North of the gracious home, its southern face appearing rather ghostly in Ivy’s photo, was the farm, labeled as “The Ranch” in the family album. (If any readers know when most of the Ferguson’s thirty-two acre farm passed on to the school district, please let me know.)
That’s Ferguson Creek flowing into the bottom frame of the historic photo. It’s called “Swifty Creek” today, and it flows into a culvert at the east end of the sports field, emerging for several blocks at Fifth Street, before going underground again all the way to the Snohomish River. This course of outflow from Blackman Lake created the infamous Snohomish Gulch that I have written about in the past.
Ivy, a single woman in her late twenties, moved to Olympia for a position as a stenographer with the state insurance company. Returning to Snohomish for a visit, Ivy died “after an illness of a few days” on July 22, 1912, in the family home. She was only 37 years old.
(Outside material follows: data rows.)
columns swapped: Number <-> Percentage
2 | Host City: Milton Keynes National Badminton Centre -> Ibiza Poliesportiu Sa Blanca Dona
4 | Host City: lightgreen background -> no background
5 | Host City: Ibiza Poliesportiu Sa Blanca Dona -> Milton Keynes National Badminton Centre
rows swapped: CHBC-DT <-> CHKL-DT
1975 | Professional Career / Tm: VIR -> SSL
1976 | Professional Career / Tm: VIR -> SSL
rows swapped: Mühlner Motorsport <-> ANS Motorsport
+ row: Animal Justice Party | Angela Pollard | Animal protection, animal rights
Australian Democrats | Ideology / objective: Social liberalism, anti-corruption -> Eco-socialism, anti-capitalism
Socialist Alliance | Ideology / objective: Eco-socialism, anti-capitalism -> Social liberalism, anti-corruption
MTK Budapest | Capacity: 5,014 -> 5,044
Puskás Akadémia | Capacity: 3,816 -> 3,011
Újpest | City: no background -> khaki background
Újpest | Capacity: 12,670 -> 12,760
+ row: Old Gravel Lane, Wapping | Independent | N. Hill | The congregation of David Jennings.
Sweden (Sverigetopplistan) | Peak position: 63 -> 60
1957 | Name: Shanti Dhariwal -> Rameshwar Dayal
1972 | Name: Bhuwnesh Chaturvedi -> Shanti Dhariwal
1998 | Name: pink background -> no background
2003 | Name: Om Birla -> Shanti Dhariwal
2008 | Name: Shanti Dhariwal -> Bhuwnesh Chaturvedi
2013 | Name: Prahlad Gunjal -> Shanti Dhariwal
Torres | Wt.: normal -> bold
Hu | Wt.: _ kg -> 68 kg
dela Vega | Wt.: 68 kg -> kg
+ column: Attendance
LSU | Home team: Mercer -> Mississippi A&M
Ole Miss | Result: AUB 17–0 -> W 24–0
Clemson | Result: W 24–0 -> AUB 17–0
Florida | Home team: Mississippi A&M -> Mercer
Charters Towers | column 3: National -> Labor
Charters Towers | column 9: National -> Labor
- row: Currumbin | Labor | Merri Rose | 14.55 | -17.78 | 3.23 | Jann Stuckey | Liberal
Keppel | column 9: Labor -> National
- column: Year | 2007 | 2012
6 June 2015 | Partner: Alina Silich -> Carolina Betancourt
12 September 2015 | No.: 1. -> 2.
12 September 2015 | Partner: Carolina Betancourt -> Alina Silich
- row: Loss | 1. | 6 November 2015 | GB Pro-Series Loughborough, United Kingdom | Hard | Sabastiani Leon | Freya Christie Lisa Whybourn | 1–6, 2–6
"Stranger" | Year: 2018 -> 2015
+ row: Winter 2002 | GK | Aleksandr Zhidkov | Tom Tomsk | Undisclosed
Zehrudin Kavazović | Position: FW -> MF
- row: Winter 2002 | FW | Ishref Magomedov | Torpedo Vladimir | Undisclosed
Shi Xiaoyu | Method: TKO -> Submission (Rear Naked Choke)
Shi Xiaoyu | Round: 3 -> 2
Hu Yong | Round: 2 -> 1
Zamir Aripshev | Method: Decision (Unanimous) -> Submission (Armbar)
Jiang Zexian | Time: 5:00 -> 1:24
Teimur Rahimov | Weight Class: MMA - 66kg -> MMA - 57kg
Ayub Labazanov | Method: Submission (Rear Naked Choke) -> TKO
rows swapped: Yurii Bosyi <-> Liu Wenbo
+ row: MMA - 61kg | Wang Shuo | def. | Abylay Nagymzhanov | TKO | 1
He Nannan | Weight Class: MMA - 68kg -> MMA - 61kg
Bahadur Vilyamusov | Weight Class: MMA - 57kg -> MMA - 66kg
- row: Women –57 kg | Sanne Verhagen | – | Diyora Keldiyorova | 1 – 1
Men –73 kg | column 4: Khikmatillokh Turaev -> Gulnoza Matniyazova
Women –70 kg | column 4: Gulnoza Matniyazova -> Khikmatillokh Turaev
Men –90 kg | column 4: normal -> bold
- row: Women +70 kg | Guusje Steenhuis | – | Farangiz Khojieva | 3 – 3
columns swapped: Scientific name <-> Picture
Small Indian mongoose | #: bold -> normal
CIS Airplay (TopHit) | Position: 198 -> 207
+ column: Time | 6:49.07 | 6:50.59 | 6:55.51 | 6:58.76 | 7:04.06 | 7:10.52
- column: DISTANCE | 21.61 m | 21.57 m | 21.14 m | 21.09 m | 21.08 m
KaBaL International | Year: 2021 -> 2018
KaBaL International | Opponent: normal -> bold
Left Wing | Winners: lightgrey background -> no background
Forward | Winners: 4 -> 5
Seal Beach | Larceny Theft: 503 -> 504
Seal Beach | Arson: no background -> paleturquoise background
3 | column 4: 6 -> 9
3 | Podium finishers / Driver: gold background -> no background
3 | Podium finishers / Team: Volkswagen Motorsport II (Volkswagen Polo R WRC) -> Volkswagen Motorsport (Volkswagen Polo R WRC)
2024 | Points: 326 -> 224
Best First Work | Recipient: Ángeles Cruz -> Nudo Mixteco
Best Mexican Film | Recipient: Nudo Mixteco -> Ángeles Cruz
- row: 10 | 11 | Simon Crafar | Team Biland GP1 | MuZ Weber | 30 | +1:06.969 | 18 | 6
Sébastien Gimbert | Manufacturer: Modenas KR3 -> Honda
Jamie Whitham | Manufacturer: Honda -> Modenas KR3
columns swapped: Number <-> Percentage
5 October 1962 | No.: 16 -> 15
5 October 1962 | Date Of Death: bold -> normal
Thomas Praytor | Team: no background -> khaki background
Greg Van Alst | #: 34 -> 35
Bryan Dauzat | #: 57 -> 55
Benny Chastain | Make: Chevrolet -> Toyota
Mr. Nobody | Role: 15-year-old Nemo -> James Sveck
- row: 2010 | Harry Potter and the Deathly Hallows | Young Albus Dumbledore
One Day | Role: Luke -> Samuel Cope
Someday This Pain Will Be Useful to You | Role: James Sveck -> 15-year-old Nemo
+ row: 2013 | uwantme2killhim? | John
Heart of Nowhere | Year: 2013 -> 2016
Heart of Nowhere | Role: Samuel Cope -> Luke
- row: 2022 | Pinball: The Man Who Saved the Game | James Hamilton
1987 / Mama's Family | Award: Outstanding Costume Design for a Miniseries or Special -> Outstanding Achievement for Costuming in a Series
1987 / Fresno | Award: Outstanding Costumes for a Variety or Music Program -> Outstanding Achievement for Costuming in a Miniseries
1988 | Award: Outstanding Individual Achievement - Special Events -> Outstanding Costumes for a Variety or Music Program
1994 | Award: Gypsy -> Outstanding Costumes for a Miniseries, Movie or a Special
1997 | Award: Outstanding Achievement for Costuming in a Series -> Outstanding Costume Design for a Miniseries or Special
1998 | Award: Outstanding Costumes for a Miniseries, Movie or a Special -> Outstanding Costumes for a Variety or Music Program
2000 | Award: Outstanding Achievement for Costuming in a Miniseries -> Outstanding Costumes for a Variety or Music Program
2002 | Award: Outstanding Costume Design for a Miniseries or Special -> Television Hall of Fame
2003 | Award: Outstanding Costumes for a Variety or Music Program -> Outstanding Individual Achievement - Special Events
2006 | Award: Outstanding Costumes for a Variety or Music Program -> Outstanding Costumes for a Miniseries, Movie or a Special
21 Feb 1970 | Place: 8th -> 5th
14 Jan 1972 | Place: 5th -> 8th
At the time of her death, we imagine that the Ferguson family home looked pretty much the same as when Ivy captured it with her camera after a light snowfall.
. . . .
via email from Bruce Ferguson with my thanks: ” I remember Gary and I using a small raft on the creek. Back in the mid 50’s, a small saw mill could found here. The “3-S” railroad [owned by E.C.], ran along the back side or north side of his property. The right-of-way is the path we see today. [but you already knew this]. This is the first time I’ve seen this picture. As a kid, this was a short cut going or returning to/from the cannery. The barn and a couple of out buildings were still standing then. [nice barn]. I believe I have two or three glass film plates somewhere. I’ll try and find them. I assume they were made by Ivy [?].
I believe Dist. #201 bought this parcel in 1957 or 1958. From Norman Lenfest, my Dad’s uncle.”